» **WHAT THIS TASK INVOLVES**
Write out every one of the lines below word for word, keeping their order.

[Extracted data entries]
(begin)

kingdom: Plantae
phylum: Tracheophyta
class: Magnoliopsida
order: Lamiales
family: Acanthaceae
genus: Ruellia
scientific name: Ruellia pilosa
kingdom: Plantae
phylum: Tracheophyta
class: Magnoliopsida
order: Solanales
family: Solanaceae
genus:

(end)

» **WRITTEN SOLUTION**
kingdom: Plantae
phylum: Tracheophyta
class: Magnoliopsida
order: Lamiales
family: Acanthaceae
genus: Ruellia
scientific name: Ruellia pilosa
kingdom: Plantae
phylum: Tracheophyta
class: Magnoliopsida
order: Solanales
family: Solanaceae
genus:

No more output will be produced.